Saved data entries:
-------------------------
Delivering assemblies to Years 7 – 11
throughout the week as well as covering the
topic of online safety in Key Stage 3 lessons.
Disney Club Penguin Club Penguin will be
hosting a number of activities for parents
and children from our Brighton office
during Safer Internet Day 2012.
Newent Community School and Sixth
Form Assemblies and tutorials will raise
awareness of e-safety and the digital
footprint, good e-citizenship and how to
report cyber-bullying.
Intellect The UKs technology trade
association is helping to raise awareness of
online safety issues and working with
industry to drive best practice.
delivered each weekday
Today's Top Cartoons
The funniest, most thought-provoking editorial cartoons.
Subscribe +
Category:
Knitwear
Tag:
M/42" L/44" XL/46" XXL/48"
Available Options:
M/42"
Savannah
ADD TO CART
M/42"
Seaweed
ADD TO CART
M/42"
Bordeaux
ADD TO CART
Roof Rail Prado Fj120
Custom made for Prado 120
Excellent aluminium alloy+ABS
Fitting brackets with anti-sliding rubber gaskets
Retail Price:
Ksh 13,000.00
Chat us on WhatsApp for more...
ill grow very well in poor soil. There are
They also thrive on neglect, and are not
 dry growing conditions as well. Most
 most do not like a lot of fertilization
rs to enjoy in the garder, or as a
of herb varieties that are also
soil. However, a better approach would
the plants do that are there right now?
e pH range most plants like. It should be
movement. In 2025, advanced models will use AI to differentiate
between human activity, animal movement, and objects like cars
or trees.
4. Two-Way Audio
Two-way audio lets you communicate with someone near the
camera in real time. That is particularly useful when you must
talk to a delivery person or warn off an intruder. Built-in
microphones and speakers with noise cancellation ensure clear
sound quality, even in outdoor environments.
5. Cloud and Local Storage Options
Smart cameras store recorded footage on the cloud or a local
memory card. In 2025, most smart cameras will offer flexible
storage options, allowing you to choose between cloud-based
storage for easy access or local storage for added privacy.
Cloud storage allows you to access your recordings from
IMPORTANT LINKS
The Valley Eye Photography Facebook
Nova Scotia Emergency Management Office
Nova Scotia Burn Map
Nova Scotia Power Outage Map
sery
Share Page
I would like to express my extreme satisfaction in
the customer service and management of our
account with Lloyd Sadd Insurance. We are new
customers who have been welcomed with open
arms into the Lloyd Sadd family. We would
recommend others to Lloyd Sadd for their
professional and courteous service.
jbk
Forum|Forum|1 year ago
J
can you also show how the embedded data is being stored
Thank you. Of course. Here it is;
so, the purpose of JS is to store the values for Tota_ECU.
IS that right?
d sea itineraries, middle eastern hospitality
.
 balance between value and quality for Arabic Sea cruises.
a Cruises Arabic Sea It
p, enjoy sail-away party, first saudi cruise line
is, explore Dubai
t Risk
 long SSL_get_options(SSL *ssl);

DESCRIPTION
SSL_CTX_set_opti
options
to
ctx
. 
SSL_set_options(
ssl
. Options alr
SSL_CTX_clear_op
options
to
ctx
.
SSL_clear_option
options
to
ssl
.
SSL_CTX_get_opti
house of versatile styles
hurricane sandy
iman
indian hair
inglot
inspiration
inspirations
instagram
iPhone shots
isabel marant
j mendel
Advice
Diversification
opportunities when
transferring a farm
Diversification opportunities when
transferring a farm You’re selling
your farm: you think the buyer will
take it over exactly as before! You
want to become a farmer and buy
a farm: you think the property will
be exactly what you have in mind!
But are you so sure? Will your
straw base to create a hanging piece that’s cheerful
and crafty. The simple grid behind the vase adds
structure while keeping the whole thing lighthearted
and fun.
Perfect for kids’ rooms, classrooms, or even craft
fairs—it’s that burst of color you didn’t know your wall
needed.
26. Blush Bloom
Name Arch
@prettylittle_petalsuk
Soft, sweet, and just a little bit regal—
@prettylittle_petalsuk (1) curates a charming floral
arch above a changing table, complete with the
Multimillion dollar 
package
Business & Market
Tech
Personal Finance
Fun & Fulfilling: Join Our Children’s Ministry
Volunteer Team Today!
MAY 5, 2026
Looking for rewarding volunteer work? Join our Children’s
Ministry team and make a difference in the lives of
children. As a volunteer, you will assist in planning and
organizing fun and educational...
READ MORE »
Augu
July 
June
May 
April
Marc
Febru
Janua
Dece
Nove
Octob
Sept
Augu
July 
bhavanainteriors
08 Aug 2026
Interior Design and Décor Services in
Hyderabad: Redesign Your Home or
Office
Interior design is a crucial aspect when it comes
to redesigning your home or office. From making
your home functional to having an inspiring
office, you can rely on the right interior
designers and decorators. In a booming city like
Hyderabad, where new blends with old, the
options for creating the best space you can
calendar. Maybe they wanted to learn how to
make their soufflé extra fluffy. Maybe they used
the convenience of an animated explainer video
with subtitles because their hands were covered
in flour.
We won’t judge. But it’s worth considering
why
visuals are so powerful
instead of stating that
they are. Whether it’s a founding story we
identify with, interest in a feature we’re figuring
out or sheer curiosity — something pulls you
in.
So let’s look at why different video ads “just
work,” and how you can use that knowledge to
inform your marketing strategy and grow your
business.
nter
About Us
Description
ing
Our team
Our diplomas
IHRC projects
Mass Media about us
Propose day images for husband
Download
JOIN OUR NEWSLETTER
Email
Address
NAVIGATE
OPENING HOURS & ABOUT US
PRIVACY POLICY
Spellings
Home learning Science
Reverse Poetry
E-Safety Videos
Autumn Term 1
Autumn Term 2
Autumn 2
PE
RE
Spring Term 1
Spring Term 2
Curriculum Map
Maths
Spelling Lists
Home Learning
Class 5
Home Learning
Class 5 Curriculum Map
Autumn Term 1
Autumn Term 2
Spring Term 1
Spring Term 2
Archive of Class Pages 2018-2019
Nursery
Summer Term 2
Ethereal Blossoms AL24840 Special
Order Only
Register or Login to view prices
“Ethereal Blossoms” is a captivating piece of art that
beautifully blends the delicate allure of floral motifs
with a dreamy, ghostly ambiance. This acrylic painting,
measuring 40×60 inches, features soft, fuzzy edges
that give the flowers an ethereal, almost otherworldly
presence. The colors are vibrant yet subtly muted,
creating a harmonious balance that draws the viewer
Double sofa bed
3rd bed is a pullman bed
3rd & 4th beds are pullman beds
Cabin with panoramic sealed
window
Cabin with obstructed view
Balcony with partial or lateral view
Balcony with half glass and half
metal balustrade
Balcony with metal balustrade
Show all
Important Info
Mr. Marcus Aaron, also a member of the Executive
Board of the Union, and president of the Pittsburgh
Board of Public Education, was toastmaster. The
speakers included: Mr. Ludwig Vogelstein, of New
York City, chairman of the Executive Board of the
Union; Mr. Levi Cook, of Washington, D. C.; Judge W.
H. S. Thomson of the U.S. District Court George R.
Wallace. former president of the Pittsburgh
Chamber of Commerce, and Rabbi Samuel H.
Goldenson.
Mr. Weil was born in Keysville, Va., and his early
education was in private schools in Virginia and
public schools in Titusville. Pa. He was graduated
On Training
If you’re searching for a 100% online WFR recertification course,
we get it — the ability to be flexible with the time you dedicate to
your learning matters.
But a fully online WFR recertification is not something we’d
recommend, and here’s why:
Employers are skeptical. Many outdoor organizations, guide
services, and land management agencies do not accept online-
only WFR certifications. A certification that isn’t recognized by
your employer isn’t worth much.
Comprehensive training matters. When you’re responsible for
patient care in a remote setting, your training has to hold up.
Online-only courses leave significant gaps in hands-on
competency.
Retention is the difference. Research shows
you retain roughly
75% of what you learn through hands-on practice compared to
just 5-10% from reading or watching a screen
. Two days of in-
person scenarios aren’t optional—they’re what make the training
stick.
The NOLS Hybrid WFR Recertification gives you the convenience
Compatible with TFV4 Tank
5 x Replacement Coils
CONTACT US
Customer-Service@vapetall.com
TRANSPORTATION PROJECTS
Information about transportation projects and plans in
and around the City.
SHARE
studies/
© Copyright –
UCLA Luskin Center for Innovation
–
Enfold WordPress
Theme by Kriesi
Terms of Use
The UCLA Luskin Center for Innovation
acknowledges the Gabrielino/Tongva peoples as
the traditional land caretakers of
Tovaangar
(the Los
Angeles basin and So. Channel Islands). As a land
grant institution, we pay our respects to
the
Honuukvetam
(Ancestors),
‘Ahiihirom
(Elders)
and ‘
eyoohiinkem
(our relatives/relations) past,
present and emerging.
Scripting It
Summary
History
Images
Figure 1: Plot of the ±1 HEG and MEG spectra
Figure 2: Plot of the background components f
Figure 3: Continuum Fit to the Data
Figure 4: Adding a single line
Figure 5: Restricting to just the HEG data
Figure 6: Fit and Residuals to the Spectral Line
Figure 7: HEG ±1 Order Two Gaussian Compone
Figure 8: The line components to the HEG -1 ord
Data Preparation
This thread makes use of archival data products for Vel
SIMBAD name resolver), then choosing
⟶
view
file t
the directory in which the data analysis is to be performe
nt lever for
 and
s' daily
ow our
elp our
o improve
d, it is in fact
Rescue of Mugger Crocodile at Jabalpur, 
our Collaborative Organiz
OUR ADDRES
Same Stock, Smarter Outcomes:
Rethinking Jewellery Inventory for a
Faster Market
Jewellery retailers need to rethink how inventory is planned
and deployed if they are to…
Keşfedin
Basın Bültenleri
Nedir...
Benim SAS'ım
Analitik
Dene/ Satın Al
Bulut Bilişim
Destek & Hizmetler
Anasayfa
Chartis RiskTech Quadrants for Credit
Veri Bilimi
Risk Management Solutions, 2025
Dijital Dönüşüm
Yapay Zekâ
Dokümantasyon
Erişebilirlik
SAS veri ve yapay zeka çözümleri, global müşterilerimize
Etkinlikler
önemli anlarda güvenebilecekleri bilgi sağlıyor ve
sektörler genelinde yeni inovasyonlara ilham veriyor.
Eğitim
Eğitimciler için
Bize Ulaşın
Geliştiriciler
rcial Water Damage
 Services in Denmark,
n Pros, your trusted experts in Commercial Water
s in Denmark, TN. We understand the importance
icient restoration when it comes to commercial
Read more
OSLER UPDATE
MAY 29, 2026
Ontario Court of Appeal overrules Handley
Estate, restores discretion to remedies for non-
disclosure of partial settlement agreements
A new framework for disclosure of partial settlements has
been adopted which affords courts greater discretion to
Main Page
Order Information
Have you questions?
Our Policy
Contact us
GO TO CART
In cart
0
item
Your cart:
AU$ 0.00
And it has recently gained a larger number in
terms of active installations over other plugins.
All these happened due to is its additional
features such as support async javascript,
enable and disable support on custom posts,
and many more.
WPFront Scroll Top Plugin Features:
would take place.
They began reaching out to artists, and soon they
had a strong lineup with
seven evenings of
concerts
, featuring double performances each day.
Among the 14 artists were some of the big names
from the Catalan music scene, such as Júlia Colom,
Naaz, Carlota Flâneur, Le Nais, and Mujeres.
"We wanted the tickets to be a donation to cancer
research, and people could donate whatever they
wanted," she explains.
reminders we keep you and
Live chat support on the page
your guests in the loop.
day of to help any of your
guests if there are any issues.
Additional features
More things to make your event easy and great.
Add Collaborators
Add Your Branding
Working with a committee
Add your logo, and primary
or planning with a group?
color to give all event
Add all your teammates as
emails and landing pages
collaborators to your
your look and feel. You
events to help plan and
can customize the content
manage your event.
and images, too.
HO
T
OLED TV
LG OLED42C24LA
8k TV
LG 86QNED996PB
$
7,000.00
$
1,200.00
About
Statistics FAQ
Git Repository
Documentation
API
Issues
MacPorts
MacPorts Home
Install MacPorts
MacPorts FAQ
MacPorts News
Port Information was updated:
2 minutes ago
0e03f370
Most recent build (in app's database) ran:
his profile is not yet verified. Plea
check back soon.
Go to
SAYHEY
-------------------------
Your instructions: Reproduce the stretch from the start of the entries through the line containing "Form Assemblies and tutorials will raise", changing "Brighton" to "London" and keeping everything else the same.

Exercise response:
Delivering assemblies to Years 7 – 11
throughout the week as well as covering the
topic of online safety in Key Stage 3 lessons.
Disney Club Penguin Club Penguin will be
hosting a number of activities for parents
and children from our London office
during Safer Internet Day 2012.
Newent Community School and Sixth
Form Assemblies and tutorials will raise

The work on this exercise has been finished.